I am not a tatter (one who makes lace), and I own no doilies (alas), so you almost stumped me with this topic. But, what with technology these days, a few clicks on the Google pointed me in the direction of someone kind enough to help me defend my facade of wisdom: Lady Shuttlemaker, tatter extraordinaire.
The process of making a lace doily is called tatting a doily. When you tat a doily, you basically make thousands of tiny little knots to create lace in your chosen doily design. According to Lady Shuttlemaker, it can take "weeks and weeks and dozens of hours" to tat a lace doily; she once made a doily that was comprised of 9,456 double knots. That's a lot of freaking knots.
Needless to say, making lace doilies is pretty hard and time-consuming work and, as Lady Shuttlemaker pointed out, so many things can go wrong: You can have thread run out on you. You can have thread break or get tangled. You can make tragic miscalculations in your pattern that "can take hours to correct and be disastrous to one's enthusiasm." Indeed. Unless you really, really wanted that lace doily on your table, the odds are great that you may just abandon the whole project altogether.
Take it from me, I know. Although I have never had the pleasure of tatting a doily in my life (but I have quite enjoyed saying "tat a doily" in the last few days), I did once start a cross-stitch quilt that featured a pastel picture of baby animals romping around in the jungle. This was supposed to be a gift to my newborn nephew. He's two now. At the rate I'm going on this blanket, he'll get it just in time to take it with him to college...or, you know, never.

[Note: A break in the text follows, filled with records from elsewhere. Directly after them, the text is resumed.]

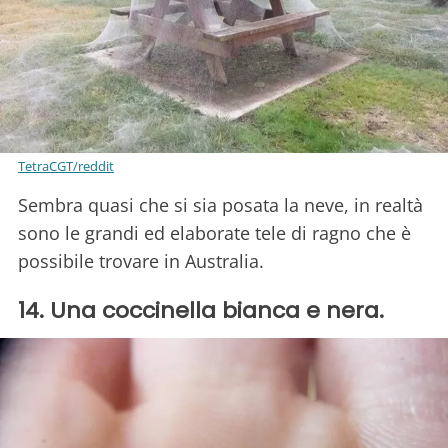
TetraCGT/reddit
Sembra quasi che si sia posata la neve, in realtà
sono le grandi ed elaborate tele di ragno che è
possibile trovare in Australia.
14. Una coccinella bianca e nera.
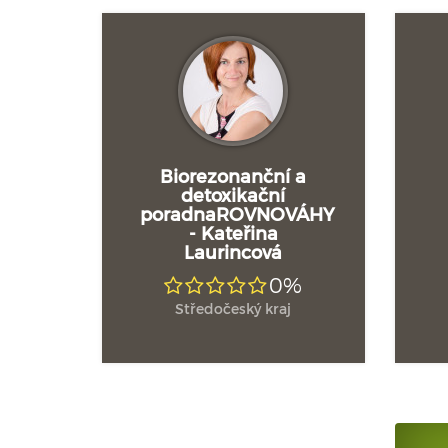
Biorezonanční a
detoxikační
poradnaROVNOVÁHY
- Kateřina
Laurincová
0%
Středočeský kraj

Things that require a ton of effort on our part are naturally - surprise surprise - the hardest things to complete, especially when you have no real obligation to anyone or anything to ever see them through. When I take a stroll through Memory Lane, I always stumble upon a heap of rubble made up of the things I started and then put aside for whatever reason. I obviously didn't care enough to see these things through to completion, but why, then, do I always feel a little guilty and regretful that I didn't finish what I started?

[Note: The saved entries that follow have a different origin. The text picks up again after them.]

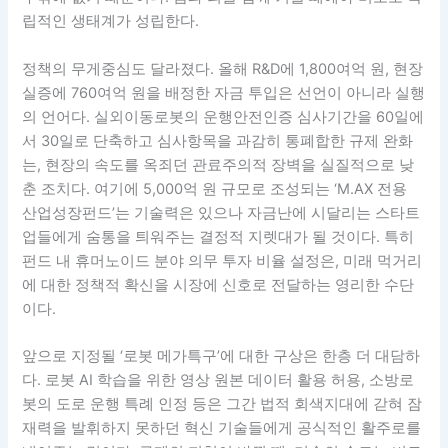
립적인 생태계가 성립한다.
정책의 무게중심도 달라졌다. 올해 R&D에 1,800여억 원, 현장
실증에 760여억 원을 배정한 자금 투입은 선언이 아니라 실행
의 언어다. 실외이동로봇의 운행안전인증 심사기간을 60일에
서 30일로 단축하고 심사항목을 과감히 통폐합한 규제 완화
는, 현장의 속도를 옥죄던 관료주의적 장벽을 실질적으로 낮
춘 조치다. 여기에 5,000억 원 규모로 조성되는 ‘M.AX 전용
산업성장펀드’는 기술력은 있으나 자금난에 시달리는 스타트
업들에게 숨통을 틔워주는 결정적 지렛대가 될 것이다. 특히
펀드 내 휴머노이드 분야 의무 투자 비율 설정은, 미래 먹거리
에 대한 정책적 확신을 시장에 신호로 전달하는 영리한 수단
이다.
앞으로 지정될 ‘로봇 메가특구’에 대한 구상은 한층 더 대담하
다. 로봇 AI 학습을 위한 영상 원본 데이터 활용 허용, 소방로
봇의 도로 운행 특례 인정 등은 그간 법적 회색지대에 갇혀 잠
재력을 발휘하지 못하던 혁신 기술들에게 공식적인 활주로를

When we were in school, we were forced to complete all our homework and see all our projects to the close. Otherwise, we'd fail the class. Although we are not being graded on our lives, perhaps it doesn't feel good to have incomplete endeavors hanging over our heads because they are, in essence, failures on our part. They're a reflection of the effort we couldn't find, the time we didn't carve out, the commitment we shrugged off. Finishing something like a doily may not rank as an extremely important affair on the activities we can engage in, so it's understandable that things like this might get pushed off for a later date, but to fail to ever complete it? Well, you take a walk down Memory Lane and tell me if there aren't a few things you don't regret finishing. They may not make you feel all that bad, but they may not make you feel all that proud of anything, either.
In completing something to the end, we stretch our limits of patience and effort, and the reward is not only the completion of the project, but pride in the classic cliche: Overcoming A Challenge. In fact, we may be surprised at how meaningful an activity turns out to be, precisely because of how miserable it was.
As Lady Shuttlemaker says, "Tatting is very time consuming, but I think because of the time and work involved, it is also very rewarding in the end."
So go on, you - tat that doily. And don't forget to finish it.
Thank you to Brian Wendlandt of New York City for this topic. Thank you also to Lady Shuttlemaker for her time and tatting knowledge. Visit her Etsy shop at www.LadyShuttlemaker.Etsy.com.
Wow, Anna. And thank you, Lady Shuttlemaker.
As a former member of a profession that prides itself on finishing miserable things to the end, I'm here to say that yes, there's something to be said for it. There's also something to be said for saying, "Hello, miserable, arduous task- and no thank you." Or maybe I am still trying to validate my newfound quitter's instinct...
Posted by: melissa | 08/25/2009 at 08:56 PM
I agree, Melissa! There is something to be said for both. I advocate for sticking with miserably challenging tasks to the end...and saying "no thank you" to that which makes you just plain miserable. Great point!